◆ **Records shown**:

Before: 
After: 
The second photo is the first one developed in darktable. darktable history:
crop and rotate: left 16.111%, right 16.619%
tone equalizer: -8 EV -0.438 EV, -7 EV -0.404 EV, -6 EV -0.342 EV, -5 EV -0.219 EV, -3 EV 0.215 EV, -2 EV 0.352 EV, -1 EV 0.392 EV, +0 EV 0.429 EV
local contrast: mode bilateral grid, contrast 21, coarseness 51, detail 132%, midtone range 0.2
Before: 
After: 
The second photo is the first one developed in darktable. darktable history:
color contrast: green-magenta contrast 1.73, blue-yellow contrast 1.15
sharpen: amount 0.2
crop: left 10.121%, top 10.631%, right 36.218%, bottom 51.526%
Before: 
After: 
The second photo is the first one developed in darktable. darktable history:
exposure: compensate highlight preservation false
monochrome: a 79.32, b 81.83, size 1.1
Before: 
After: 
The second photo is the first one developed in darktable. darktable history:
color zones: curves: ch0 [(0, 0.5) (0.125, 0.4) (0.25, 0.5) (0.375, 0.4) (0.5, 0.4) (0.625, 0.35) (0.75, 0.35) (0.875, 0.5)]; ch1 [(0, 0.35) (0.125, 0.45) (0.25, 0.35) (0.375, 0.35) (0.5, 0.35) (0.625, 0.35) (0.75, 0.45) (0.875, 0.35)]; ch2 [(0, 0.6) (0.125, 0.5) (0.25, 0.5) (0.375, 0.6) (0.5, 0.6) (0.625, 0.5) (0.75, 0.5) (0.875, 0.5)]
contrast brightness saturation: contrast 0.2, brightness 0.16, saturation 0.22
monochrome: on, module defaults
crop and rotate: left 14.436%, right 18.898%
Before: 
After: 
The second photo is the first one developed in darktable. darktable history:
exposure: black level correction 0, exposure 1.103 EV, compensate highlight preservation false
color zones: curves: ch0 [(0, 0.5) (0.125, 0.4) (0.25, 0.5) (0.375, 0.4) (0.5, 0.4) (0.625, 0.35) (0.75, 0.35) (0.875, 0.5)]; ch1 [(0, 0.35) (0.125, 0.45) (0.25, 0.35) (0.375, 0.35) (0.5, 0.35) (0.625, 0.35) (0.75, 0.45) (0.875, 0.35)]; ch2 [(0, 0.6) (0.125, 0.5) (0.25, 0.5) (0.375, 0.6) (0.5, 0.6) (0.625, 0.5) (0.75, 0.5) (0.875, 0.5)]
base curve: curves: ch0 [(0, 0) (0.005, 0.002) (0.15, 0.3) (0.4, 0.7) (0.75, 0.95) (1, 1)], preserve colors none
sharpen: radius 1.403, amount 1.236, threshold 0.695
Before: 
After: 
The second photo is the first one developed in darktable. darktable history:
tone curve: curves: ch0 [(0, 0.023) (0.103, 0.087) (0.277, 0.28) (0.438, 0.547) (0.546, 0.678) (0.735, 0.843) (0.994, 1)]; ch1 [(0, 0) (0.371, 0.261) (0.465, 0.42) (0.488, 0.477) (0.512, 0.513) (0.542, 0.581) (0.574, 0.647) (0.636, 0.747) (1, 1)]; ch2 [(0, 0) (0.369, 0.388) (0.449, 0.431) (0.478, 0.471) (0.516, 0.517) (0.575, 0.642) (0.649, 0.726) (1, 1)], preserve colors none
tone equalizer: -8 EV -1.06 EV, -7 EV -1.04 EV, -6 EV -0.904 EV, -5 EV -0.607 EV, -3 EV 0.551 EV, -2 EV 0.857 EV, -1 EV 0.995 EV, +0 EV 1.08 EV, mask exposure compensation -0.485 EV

◆ **Work to complete**:
Write out the rows again word for word, starting at the first row and ending at the row that contains "crop and rotate: left 14.436%, right 18.898%".

◆ **Result of the task**:
Before: 
After: 
The second photo is the first one developed in darktable. darktable history:
crop and rotate: left 16.111%, right 16.619%
tone equalizer: -8 EV -0.438 EV, -7 EV -0.404 EV, -6 EV -0.342 EV, -5 EV -0.219 EV, -3 EV 0.215 EV, -2 EV 0.352 EV, -1 EV 0.392 EV, +0 EV 0.429 EV
local contrast: mode bilateral grid, contrast 21, coarseness 51, detail 132%, midtone range 0.2
Before: 
After: 
The second photo is the first one developed in darktable. darktable history:
color contrast: green-magenta contrast 1.73, blue-yellow contrast 1.15
sharpen: amount 0.2
crop: left 10.121%, top 10.631%, right 36.218%, bottom 51.526%
Before: 
After: 
The second photo is the first one developed in darktable. darktable history:
exposure: compensate highlight preservation false
monochrome: a 79.32, b 81.83, size 1.1
Before: 
After: 
The second photo is the first one developed in darktable. darktable history:
color zones: curves: ch0 [(0, 0.5) (0.125, 0.4) (0.25, 0.5) (0.375, 0.4) (0.5, 0.4) (0.625, 0.35) (0.75, 0.35) (0.875, 0.5)]; ch1 [(0, 0.35) (0.125, 0.45) (0.25, 0.35) (0.375, 0.35) (0.5, 0.35) (0.625, 0.35) (0.75, 0.45) (0.875, 0.35)]; ch2 [(0, 0.6) (0.125, 0.5) (0.25, 0.5) (0.375, 0.6) (0.5, 0.6) (0.625, 0.5) (0.75, 0.5) (0.875, 0.5)]
contrast brightness saturation: contrast 0.2, brightness 0.16, saturation 0.22
monochrome: on, module defaults
crop and rotate: left 14.436%, right 18.898%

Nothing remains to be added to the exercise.